Question

In an alternating current circuit a voltage source V = 100 sin (100 pit), a resistance of 10 ohm and an inductance of 1/(10 pi) henry, all are connected in series. Find out the power dissipated in the circuit: (1) 300 watt (2) 400 watt (3) 500 watt (4) 250 watt'

Answer 1

Series R L circuit.  with AC  voltage source.

V = 100 Sin (100π t)
     ω = 100 π  rad/sec        => f = ω/2π = 50 Hz

   R = 10 Ω  ,          L = 0.1/π Henry  
  X_L = inductive reactance = ω L = 100π 0.1/π = 10 Ω

   Z = impedance in the circuit =  √[ R² + X_L² ] = √[10²+10²] = 10√2 Ω

  V_rms = V_max / √2  =  100/√2  volts 
  I_rms = V_rms / Z  = 100/(√2 10√2) = 5 Amperes

  Power discharged by the voltage source =  V_rms  I_rms =  500/√2  VA
             (all this power is not lost.. energy in Inductor is not lost)

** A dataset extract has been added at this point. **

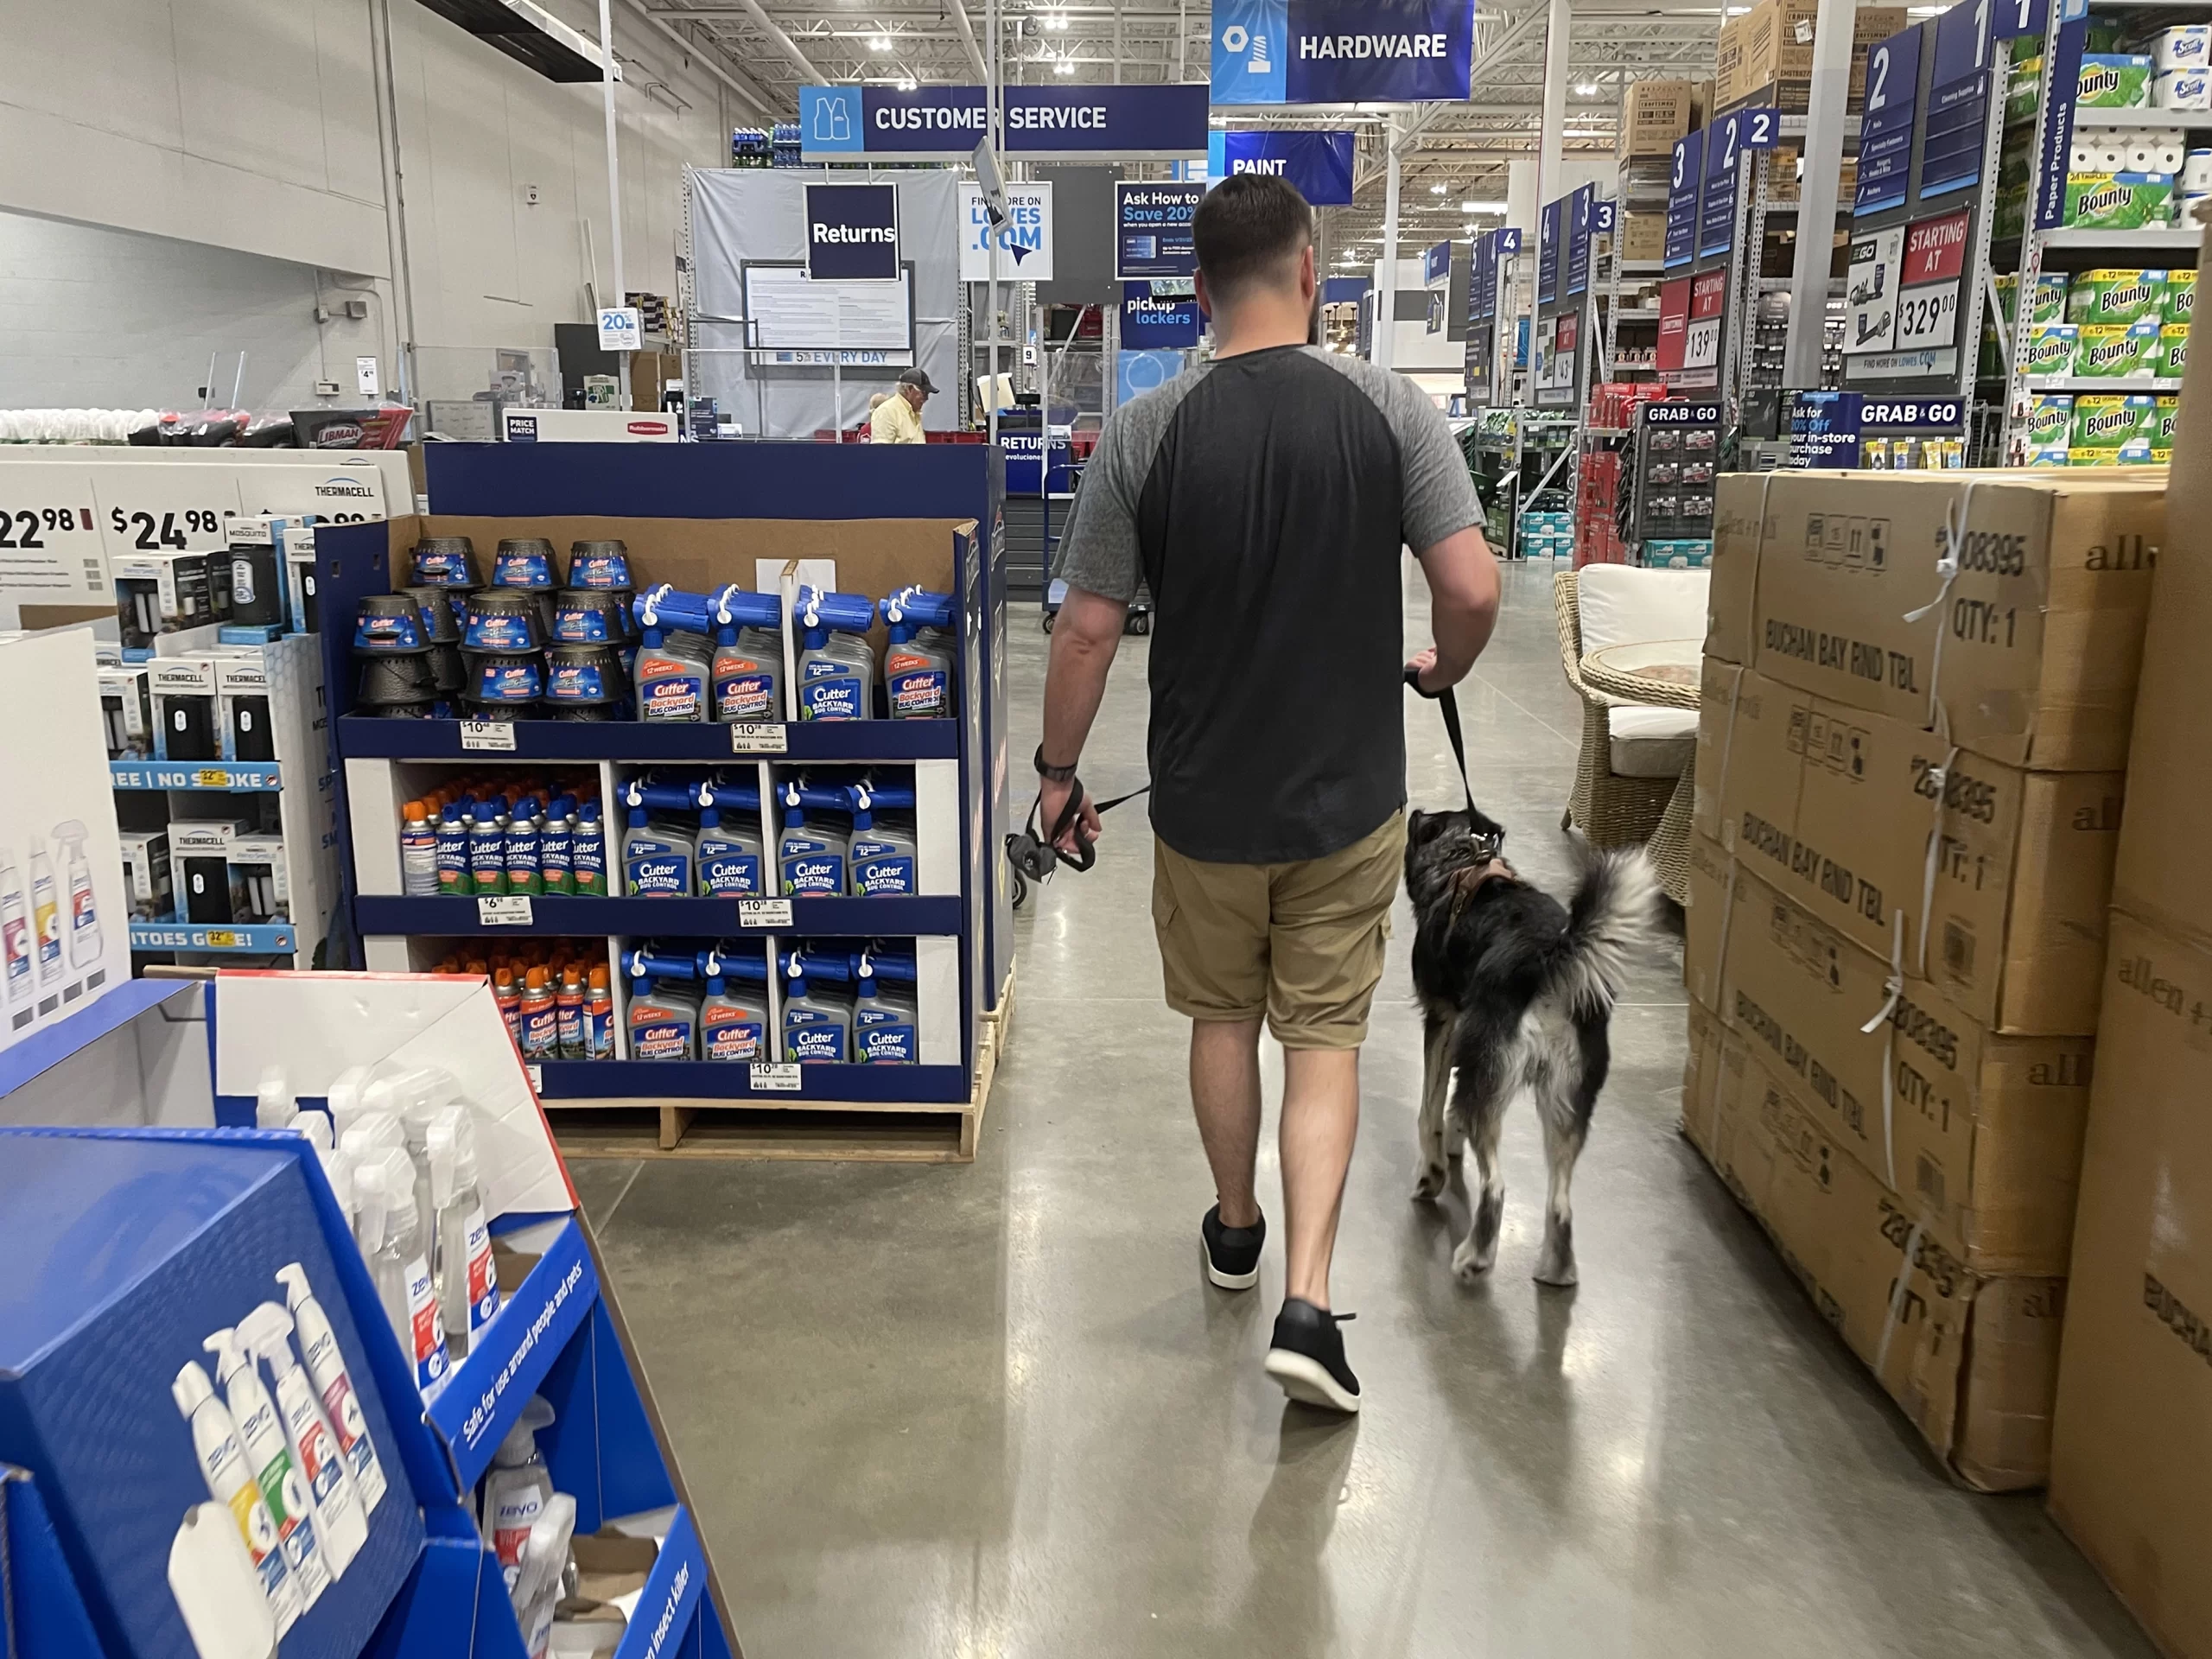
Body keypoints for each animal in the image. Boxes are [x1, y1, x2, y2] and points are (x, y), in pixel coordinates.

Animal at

  Real power discharged (dissipated) by the resistor as heat = I_rms² R
                   = 5² * 10 = 250 Watts

Alternately:

  TanФ = phase difference between currents in L and R:  X_L / R  = 1
       Ф = π/4
  Cos Ф = power factor =   Cos π/4 = 1/√2

   Real power = Reactive power * power factor = 500/√2 VA * cosФ = 250 Watts
 
Power is stored and then released alternately in the inductor... Dissipation takes place only in  the resistor in all RLC circuits.